::: Reading passage :::

Why tokenize sentences and words?

We want to be able to retain sentence boundaries to encode that, too.

In [363]:
# notice what the first 10 items of the vocabulary are:
#print(text[:10])
print(tokenized_text[0][:10])

['book', 'one', 'the', 'coming', 'of', 'the', 'martians', 'i', '.']


In [364]:
# we imported this function from nltk
train_data, padded_sents = padded_everygram_pipeline(n, tokenized_text)

In [365]:
from nltk.lm import MLE
# we imported this function from nltk linear models (lm) 
# it is for Maximum Likelihood Estimation

# MLE is the model we will use
lm = MLE(n)

In [366]:
# currently the vocab length is 0: it has no prior knowledge
len(lm.vocab)

0

In [367]:
# fit the model 
# training data is the bigrams and unigrams 
# the vocab is all the sentence tokens in the corpus 

lm.fit(train_data, padded_sents)
len(lm.vocab)

7203

In [368]:
help(MLE.fit) # this breaks the following code!  Not sure why?

Help on function fit in module nltk.lm.api:

fit(self, text, vocabulary_text=None)
    Trains the model on a text.
    
    :param text: Training text as a sequence of sentences.



In [369]:
#tokenized_text[0] 

In [370]:
# inspect the model's vocabulary. 
# be sure that a sentence you know exists (from tokenized_text) is in the 
print(lm.vocab.lookup(tokenized_text[3]))

('with', 'infinite', 'complacency', 'men', 'went', 'to', 'and', 'fro', 'over', 'this', 'globe', 'about', 'their', 'little', 'affairs', ',', 'serene', 'in', 'their', 'assurance', 'of', 'their', 'empire', 'over', 'matter', '.')


In [371]:
print(lm.vocab.lookup(["There", "is", "no", "spoon", "."]))

('<UNK>', 'is', 'no', 'spoon', '.')


In [372]:
my_list = ["There", "is", "no", "spoon", "."]
print(my_list)

['There', 'is', 'no', 'spoon', '.']


In [373]:
print(lm.vocab.lookup(my_list))

('<UNK>', 'is', 'no', 'spoon', '.')


In [374]:
print(lm.vocab.lookup(tokenized_text[0][0]))

::: Supplied data :::

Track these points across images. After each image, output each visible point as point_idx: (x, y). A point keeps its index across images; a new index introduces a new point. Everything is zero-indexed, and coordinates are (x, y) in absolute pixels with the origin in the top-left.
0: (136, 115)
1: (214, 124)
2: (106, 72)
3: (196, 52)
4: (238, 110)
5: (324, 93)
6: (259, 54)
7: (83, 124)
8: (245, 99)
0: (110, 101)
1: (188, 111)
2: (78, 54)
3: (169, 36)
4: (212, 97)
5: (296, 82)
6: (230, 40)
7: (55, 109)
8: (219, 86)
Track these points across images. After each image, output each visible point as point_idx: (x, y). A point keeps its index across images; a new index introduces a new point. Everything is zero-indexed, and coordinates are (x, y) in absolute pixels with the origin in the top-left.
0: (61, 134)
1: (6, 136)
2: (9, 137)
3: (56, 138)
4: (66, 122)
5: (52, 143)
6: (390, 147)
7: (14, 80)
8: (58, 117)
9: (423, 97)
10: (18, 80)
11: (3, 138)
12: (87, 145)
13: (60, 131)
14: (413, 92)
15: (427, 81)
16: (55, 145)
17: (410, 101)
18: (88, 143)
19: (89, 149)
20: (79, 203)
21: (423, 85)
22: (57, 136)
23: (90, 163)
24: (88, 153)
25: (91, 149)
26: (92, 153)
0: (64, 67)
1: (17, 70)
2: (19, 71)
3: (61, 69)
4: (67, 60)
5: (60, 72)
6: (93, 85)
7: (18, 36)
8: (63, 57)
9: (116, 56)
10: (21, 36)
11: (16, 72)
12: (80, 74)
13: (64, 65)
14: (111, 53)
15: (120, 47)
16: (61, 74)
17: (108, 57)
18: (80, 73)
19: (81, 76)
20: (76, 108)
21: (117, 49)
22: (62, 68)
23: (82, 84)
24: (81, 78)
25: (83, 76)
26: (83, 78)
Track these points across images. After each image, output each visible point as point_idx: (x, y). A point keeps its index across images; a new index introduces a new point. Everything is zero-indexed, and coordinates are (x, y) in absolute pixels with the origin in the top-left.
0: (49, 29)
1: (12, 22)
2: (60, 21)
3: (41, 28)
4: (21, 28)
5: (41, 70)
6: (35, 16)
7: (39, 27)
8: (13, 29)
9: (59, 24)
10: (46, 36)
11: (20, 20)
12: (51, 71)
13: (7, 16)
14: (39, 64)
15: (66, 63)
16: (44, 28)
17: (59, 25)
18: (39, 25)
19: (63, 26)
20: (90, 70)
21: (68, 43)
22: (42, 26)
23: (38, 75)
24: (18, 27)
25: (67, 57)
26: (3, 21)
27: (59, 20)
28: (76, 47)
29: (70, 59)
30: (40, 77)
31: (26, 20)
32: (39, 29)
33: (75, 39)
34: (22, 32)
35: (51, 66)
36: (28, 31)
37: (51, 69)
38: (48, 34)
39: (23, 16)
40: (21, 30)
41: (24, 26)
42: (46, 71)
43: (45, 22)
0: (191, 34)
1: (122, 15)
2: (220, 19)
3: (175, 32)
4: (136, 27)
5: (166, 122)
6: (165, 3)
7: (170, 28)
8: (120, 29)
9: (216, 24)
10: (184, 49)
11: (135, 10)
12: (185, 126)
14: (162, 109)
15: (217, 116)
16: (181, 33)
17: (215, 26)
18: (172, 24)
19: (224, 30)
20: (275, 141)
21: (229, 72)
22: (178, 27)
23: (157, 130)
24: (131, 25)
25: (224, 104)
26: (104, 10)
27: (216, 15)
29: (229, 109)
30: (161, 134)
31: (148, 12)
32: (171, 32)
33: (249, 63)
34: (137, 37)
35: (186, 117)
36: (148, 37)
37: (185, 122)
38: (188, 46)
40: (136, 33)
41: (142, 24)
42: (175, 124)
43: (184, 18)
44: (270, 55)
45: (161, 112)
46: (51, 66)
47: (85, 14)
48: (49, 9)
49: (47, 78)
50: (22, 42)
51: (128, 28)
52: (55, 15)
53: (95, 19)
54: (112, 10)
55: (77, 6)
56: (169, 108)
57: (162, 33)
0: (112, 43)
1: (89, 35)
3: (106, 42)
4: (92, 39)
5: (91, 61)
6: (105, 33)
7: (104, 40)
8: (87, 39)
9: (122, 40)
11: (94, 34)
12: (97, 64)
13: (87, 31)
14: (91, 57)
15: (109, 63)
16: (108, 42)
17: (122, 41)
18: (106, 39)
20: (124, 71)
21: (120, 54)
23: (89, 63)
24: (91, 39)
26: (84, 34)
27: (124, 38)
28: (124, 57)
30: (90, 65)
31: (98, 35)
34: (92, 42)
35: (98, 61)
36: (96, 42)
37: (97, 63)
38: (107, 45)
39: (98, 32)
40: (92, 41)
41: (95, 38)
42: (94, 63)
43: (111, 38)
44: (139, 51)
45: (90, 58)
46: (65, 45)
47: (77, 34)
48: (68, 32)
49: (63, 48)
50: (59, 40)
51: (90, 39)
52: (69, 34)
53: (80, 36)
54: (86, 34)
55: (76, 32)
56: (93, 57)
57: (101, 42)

:::

▶ What to work on:
(a) In the NLTK language model notebook, what is the vocabulary length once the model has been fit?
(b) Continue the NLTK language model notebook from its last line onward.
These rows come from a separate source.

▶ Results of the tasks:
(a) 7203

(b)
book


In [375]:
# see what happens when we include a word that is not in the vocab. 
print(lm.vocab.lookup('then wear the gold hat iphone .'.split()))

('then', 'wear', 'the', 'gold', 'hat', '<UNK>', '.')


What did the model replace 'iphone' with? 

Given that it didn't just return an "out of vocab" error, what does that mean about our model? 

Our model added '<UNK>' to our vocabulary so that when we train it on new data it will not crash when it encounters wordls that are not in our corpus.

In [376]:
# how many times does alien appear in the model?
print(lm.counts['alien'])

# what is the probability of alien appearing? 
# this is technically the relative frequency of alien appearing 
lm.score('alien')

1


1.3259961546111516e-05

In [377]:
# how many times does world appear in the model?
print(lm.counts['world'])

# what is the probability of world appearing? 
# this is technically the relative frequency of world appearing 
lm.score('world')

24


0.0003182390771066764

In [378]:
# how often does (world, and) occur and what is the relative frequency?
print(lm.counts[['world']]['war'])
lm.score('war', 'world'.split())

0


0.0

In [379]:
# how many times does martians appear in the model?
print(lm.counts['martians'])

# what is the probability of martians appearing?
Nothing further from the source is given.